--- DATASET EXCERPTS ---
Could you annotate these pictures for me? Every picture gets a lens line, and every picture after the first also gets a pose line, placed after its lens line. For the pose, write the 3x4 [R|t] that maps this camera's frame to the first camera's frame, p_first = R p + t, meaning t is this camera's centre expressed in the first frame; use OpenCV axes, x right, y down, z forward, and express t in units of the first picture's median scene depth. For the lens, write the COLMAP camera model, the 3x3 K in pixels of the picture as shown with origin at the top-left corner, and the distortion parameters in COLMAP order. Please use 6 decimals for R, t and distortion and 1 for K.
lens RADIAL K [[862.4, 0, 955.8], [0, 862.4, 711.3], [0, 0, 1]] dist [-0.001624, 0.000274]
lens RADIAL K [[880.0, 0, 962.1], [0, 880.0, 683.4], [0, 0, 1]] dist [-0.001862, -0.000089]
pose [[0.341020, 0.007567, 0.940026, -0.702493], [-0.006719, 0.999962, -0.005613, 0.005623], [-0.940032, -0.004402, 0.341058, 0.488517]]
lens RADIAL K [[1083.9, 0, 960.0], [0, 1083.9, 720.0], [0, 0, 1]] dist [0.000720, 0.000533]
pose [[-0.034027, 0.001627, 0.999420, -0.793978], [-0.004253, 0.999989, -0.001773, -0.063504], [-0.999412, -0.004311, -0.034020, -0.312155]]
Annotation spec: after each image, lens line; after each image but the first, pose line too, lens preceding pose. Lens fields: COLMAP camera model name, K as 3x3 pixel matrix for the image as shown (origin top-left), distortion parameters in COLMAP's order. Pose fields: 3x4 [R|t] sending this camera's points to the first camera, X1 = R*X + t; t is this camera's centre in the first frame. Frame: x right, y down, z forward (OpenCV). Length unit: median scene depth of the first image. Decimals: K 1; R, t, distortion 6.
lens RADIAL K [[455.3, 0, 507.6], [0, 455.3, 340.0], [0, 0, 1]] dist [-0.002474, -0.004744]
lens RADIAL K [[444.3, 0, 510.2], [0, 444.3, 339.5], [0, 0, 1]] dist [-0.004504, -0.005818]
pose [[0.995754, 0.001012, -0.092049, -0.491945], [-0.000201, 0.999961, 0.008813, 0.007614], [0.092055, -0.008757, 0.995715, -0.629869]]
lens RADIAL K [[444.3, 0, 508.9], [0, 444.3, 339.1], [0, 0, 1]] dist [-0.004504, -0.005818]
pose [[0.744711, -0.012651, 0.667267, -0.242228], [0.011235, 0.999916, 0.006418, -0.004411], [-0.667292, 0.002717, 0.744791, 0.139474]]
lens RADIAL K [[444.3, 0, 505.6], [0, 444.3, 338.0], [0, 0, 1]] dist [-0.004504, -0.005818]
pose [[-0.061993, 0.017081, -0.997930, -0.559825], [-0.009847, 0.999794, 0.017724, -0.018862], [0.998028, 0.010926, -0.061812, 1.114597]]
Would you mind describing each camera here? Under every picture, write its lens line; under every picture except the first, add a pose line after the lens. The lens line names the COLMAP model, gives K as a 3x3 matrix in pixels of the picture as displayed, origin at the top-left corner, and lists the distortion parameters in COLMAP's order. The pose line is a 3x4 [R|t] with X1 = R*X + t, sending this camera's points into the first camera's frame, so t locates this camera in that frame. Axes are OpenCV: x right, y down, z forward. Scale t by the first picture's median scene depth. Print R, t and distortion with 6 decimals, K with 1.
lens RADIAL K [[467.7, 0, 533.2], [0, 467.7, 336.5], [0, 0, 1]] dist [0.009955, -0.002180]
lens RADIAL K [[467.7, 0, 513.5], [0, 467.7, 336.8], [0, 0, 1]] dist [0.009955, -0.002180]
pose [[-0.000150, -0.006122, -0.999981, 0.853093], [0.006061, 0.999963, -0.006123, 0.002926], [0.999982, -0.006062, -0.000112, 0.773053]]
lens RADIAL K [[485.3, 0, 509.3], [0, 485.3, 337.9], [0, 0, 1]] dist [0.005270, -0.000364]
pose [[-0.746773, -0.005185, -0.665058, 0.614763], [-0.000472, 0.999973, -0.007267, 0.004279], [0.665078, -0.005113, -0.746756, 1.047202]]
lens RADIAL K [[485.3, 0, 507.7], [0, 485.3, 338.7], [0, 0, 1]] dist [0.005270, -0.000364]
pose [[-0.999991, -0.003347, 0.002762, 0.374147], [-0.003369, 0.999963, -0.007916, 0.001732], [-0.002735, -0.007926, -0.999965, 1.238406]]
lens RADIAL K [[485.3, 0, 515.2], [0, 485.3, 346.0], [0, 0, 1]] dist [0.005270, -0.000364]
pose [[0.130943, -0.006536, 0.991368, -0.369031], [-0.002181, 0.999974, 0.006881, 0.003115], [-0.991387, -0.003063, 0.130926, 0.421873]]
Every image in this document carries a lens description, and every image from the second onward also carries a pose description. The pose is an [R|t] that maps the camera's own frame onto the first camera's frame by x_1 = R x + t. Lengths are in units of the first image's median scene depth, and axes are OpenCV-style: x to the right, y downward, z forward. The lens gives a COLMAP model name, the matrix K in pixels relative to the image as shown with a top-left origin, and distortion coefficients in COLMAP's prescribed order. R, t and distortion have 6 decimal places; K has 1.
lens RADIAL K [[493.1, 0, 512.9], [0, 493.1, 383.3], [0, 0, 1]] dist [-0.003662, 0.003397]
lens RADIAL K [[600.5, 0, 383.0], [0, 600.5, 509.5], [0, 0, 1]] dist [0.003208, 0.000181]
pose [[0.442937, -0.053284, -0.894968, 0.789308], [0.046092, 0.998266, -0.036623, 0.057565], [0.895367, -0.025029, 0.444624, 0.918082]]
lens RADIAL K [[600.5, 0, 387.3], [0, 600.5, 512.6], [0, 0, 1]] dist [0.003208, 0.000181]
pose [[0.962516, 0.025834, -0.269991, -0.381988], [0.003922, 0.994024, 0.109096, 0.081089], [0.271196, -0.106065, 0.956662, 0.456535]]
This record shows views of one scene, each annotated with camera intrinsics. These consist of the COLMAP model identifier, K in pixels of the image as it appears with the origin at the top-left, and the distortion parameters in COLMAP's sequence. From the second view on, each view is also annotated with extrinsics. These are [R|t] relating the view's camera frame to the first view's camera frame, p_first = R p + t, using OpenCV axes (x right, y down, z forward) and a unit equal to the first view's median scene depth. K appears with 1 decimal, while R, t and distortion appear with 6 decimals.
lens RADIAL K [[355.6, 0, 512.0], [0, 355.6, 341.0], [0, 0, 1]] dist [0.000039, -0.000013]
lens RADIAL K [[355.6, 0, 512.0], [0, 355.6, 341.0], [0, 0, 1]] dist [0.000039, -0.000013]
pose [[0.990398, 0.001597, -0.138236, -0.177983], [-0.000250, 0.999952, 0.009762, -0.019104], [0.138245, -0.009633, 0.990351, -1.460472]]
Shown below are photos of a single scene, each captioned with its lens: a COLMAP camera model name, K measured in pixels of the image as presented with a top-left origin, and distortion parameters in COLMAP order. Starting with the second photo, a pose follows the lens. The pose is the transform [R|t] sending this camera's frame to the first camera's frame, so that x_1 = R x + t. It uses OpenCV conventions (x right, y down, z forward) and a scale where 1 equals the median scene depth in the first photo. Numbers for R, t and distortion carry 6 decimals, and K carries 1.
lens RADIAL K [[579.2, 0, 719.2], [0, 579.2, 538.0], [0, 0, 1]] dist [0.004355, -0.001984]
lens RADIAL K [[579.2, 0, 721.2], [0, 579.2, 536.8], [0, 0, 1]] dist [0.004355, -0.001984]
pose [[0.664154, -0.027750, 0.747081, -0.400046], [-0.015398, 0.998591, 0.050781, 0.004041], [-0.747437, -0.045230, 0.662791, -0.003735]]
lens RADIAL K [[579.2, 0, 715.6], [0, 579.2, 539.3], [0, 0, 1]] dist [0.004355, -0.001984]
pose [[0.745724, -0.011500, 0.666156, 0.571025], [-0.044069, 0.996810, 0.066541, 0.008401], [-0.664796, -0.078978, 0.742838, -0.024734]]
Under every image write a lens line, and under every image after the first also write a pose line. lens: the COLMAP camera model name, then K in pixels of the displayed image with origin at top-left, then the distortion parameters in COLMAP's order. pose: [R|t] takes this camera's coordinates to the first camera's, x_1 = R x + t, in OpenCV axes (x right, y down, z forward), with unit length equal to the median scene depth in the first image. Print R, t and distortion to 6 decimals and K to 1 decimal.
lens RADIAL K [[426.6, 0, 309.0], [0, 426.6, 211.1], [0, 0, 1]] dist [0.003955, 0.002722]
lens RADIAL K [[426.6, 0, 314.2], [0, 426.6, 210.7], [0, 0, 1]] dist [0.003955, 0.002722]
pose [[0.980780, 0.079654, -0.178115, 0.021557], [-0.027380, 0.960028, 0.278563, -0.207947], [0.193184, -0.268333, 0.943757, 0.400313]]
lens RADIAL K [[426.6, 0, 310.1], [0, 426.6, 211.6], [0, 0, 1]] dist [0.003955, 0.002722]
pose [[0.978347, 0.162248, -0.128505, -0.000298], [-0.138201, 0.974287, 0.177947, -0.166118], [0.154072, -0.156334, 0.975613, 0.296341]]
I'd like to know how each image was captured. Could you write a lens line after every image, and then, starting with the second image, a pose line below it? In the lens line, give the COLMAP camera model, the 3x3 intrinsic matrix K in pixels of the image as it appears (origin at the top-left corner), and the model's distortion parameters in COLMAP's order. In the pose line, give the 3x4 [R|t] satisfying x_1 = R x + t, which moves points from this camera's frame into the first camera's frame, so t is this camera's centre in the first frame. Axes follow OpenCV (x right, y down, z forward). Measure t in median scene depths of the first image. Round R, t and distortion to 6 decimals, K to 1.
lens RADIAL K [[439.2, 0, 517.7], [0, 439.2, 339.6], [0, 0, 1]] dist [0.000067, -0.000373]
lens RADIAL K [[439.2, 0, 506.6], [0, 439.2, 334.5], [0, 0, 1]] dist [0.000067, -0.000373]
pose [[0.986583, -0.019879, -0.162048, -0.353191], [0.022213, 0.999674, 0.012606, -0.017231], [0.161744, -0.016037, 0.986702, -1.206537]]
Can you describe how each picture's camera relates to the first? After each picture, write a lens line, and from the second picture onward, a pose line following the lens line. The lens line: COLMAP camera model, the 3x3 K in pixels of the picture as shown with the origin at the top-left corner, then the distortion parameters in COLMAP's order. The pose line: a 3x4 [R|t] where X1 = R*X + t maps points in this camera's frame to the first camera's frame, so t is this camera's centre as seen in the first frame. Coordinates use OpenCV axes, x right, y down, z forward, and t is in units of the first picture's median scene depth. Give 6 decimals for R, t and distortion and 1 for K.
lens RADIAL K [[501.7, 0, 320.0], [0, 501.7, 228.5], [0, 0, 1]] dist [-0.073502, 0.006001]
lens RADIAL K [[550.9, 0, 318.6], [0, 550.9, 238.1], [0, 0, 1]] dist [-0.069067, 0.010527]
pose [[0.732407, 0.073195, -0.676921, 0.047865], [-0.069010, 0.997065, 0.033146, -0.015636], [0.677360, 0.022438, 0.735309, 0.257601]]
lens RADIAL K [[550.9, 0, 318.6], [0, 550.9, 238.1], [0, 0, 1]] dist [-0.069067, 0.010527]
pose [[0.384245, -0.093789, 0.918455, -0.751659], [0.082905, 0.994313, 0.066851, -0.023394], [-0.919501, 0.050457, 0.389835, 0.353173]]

--- WHAT IS BEING ASKED ---
Rewrite the records from the line containing "Under every image write" through the line containing "-0.156334, 0.975613, 0.296341]]", substituting "decimal places" for "decimals" and leaving everything else unchanged.

--- YOUR SOLUTION ---
Under every image write a lens line, and under every image after the first also write a pose line. lens: the COLMAP camera model name, then K in pixels of the displayed image with origin at top-left, then the distortion parameters in COLMAP's order. pose: [R|t] takes this camera's coordinates to the first camera's, x_1 = R x + t, in OpenCV axes (x right, y down, z forward), with unit length equal to the median scene depth in the first image. Print R, t and distortion to 6 decimal places and K to 1 decimal.
lens RADIAL K [[426.6, 0, 309.0], [0, 426.6, 211.1], [0, 0, 1]] dist [0.003955, 0.002722]
lens RADIAL K [[426.6, 0, 314.2], [0, 426.6, 210.7], [0, 0, 1]] dist [0.003955, 0.002722]
pose [[0.980780, 0.079654, -0.178115, 0.021557], [-0.027380, 0.960028, 0.278563, -0.207947], [0.193184, -0.268333, 0.943757, 0.400313]]
lens RADIAL K [[426.6, 0, 310.1], [0, 426.6, 211.6], [0, 0, 1]] dist [0.003955, 0.002722]
pose [[0.978347, 0.162248, -0.128505, -0.000298], [-0.138201, 0.974287, 0.177947, -0.166118], [0.154072, -0.156334, 0.975613, 0.296341]]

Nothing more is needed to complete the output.